> **Exercise goal**
Give back exactly the lines from the one holding "343.85px; height: 26.45px;" to the last line of the entries, both included, and nothing more.

(Material for the task Opens)

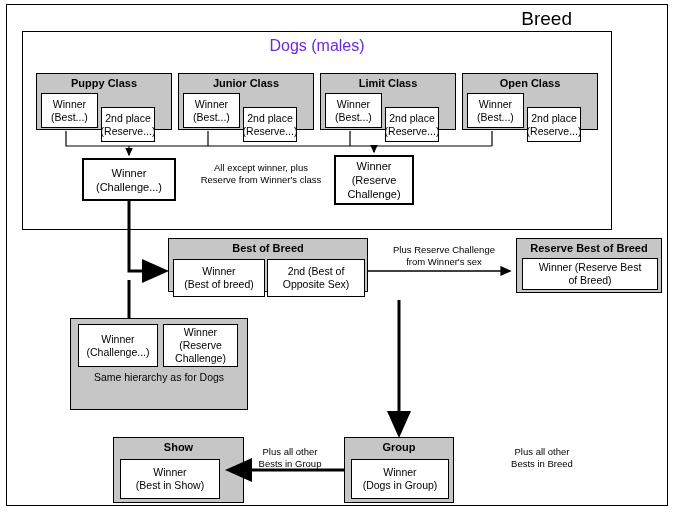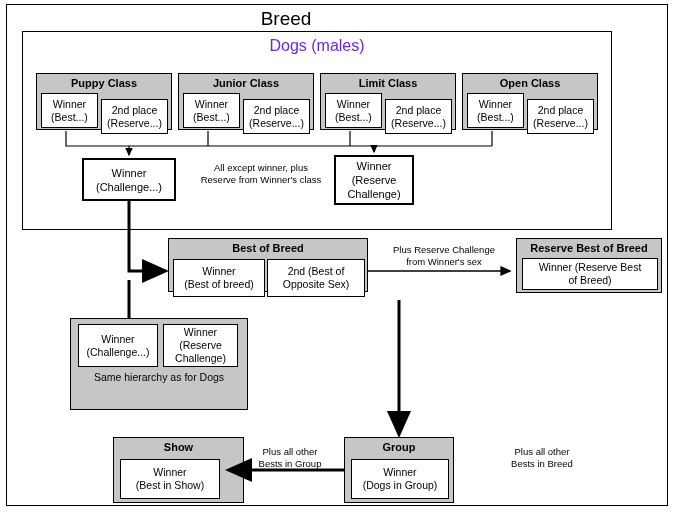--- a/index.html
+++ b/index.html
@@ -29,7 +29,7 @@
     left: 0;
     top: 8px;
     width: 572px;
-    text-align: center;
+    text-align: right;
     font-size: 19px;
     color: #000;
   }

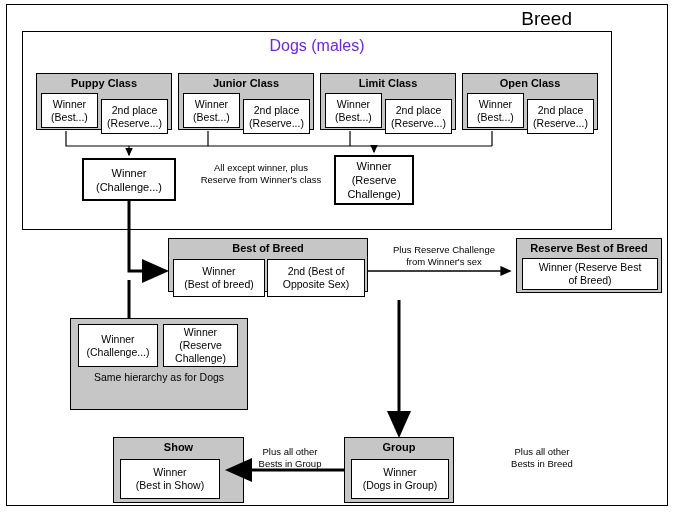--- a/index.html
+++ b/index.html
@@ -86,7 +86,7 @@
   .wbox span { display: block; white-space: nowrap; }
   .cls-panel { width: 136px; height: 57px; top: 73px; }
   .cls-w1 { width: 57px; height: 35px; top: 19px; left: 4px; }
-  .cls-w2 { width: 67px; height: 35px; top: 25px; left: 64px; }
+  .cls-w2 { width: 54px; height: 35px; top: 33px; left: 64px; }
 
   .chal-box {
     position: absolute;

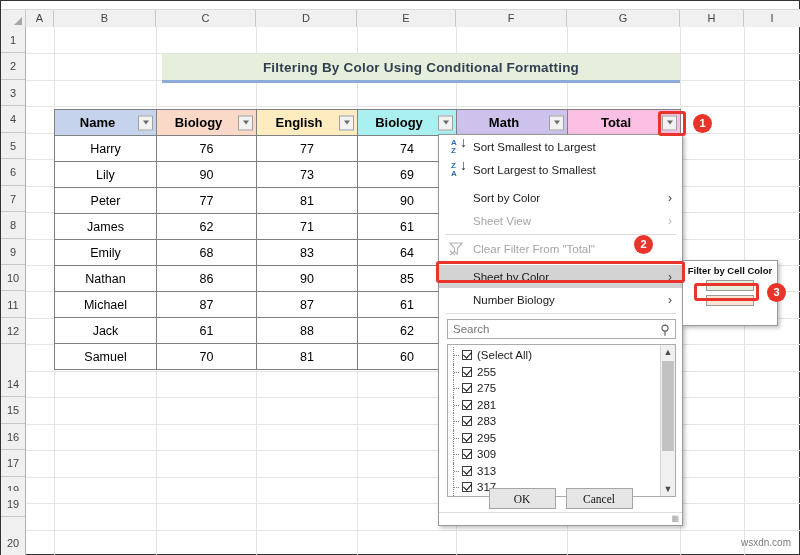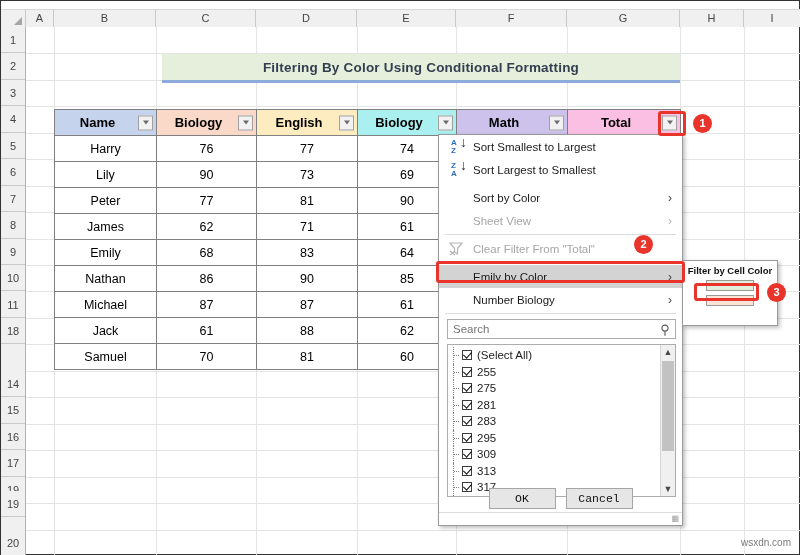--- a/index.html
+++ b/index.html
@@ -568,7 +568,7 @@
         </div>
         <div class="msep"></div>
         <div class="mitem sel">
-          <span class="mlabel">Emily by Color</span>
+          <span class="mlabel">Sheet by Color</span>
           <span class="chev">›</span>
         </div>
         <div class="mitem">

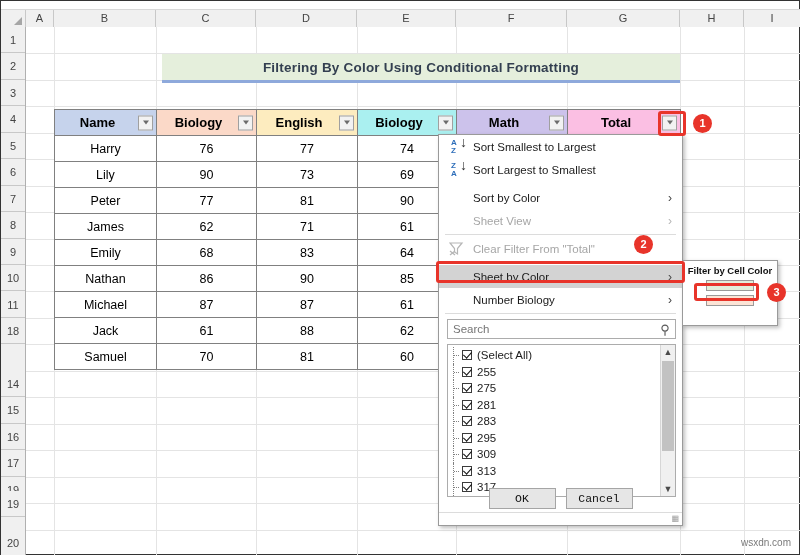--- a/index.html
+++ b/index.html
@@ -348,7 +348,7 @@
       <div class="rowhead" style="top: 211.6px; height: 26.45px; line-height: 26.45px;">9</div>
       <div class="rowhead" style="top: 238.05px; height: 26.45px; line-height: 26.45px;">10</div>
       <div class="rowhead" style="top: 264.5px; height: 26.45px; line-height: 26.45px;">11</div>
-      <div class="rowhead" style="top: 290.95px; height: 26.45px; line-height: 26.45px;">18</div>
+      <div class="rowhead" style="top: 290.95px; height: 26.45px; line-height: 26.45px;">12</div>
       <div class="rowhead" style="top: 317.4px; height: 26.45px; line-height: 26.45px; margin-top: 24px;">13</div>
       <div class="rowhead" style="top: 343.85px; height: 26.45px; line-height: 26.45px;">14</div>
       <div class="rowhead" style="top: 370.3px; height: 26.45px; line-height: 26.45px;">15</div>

(Material for the task Closes)

> **Expected answer**
       <div class="rowhead" style="top: 343.85px; height: 26.45px; line-height: 26.45px;">14</div>
       <div class="rowhead" style="top: 370.3px; height: 26.45px; line-height: 26.45px;">15</div>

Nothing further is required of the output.